## Directions
1 – Please reproduce the article on text array foreign data wrappers word for word, beginning at the words "This particular file" and stopping after "to play along.".
2 – Carry on the article about text array foreign data wrappers from the point where it stops.

## Reading text
Foreign Data Wrap (FDW) Text Array, hstore, and Jagged Arrays

As we discussed in file_textarray_fdw Foreign Data Wrapper, Andrew Dunstan's text array foreign data wrapper works great for bringing in a delimited file and not having to worry about the column names until they are in. We had demonstrated one way to tag the field names to avoid having to keep track of index locations, by using hstore and the header column in conjunction. The problem with that is it doesn't work for jagged arrays. Jagged arrays are when not all rows have the same number of columns. I've jury rigged a small example to demonstrate the issue. Luckily with the power of PostgreSQL arrays you can usually get around this issue and still have nice names for your columns. We'll demonstrate that too.

Set up the foreign table

This particular file is noteworthy in 2 ways - it has line breaks in one of the columns which is a quoted column, thus the need to specify quote attribute, and not all rows have the same number of columns. You can download the sample file planet_aggregators.csv if you want to play along.

We set up the table with the following code:

CREATE SERVER file_tafdw_server FOREIGN DATA WRAPPER file_textarray_fdw;

CREATE USER MAPPING FOR public SERVER file_tafdw_server;

CREATE FOREIGN TABLE planet_aggregators( x text[] ) SERVER file_tafdw_server
 OPTIONS (filename 'C:/fdw_data/planet_aggregators.csv', format 'csv', encoding 'latin1', delimiter E',', quote E'"');

Querying our table

Querying the table is easy. The standard way works and gives you a all rows.

## Extracted records
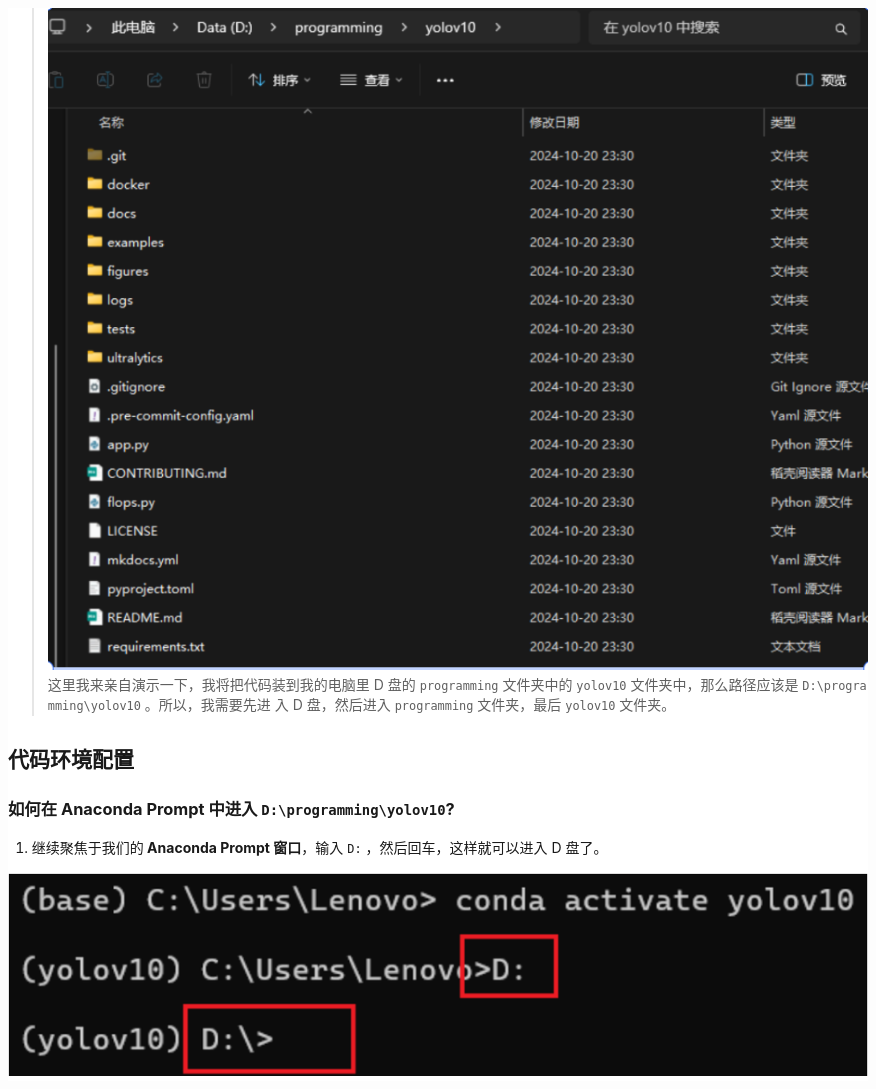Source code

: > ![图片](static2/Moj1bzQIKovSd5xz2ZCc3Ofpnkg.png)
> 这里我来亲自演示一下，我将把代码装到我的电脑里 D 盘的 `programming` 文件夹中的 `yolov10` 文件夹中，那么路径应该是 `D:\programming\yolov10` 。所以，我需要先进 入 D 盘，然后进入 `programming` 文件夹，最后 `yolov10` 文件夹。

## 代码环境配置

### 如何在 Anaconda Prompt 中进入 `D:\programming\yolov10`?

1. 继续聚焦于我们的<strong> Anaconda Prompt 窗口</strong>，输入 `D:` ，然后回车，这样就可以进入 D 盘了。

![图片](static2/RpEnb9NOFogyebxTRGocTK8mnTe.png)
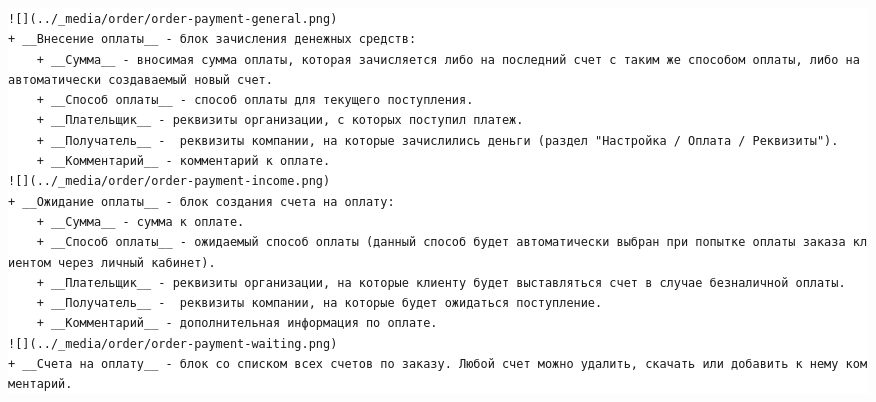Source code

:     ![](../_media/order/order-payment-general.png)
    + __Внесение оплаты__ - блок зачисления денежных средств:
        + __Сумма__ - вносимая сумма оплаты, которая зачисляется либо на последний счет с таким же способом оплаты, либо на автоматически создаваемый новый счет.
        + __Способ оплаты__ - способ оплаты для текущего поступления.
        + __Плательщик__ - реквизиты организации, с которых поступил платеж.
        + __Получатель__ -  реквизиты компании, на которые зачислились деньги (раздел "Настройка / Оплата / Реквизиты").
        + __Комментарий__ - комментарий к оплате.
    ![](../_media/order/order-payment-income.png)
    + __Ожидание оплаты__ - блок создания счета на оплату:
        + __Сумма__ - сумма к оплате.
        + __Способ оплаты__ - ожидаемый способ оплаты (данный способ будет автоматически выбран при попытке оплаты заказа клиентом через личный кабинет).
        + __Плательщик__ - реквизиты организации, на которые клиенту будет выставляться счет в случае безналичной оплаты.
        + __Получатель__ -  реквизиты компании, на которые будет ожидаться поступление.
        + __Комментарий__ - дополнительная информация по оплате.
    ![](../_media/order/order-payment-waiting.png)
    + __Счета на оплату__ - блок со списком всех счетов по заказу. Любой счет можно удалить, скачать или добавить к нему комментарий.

## Task answers
1 –
This particular file is noteworthy in 2 ways - it has line breaks in one of the columns which is a quoted column, thus the need to specify quote attribute, and not all rows have the same number of columns. You can download the sample file planet_aggregators.csv if you want to play along.

2 –
SELECT * FROM planet_aggregators;

Output is

                                                          x
----------------------------------------------------------------------------------------------------------------------
 {Site,Description,"Home Page","Tag 1","Tag 2","Tag 3"}
 {"Planet PostGIS","PostGIS - the best spatial database ever.                                                        +
 Find out all that's happening in PostGIS land. ",http://planet.postgis.net,postgis,postgresql,gis}
 {"Planet PostgreSQL","PostgreSQL - The most advanced open source databases",http://planet.postgresql.org,postgresql}
 {"Planet OSGeo","Open Source Geospatial technologies",http://planet.osgeo.org,gis}

This doesn't work because in order to use the hstore function that matches headers with values, the header and value arrays must be the same bounds. Makes sense.

-- get error: array must have same bounds
 WITH 
 cte As (SELECT hstore(headers.x, p.x) As kval
  FROM (SELECT x 
     FROM planet_aggregators
     LIMIT 1) As headers
    CROSS JOIN planet_aggregators As p
 )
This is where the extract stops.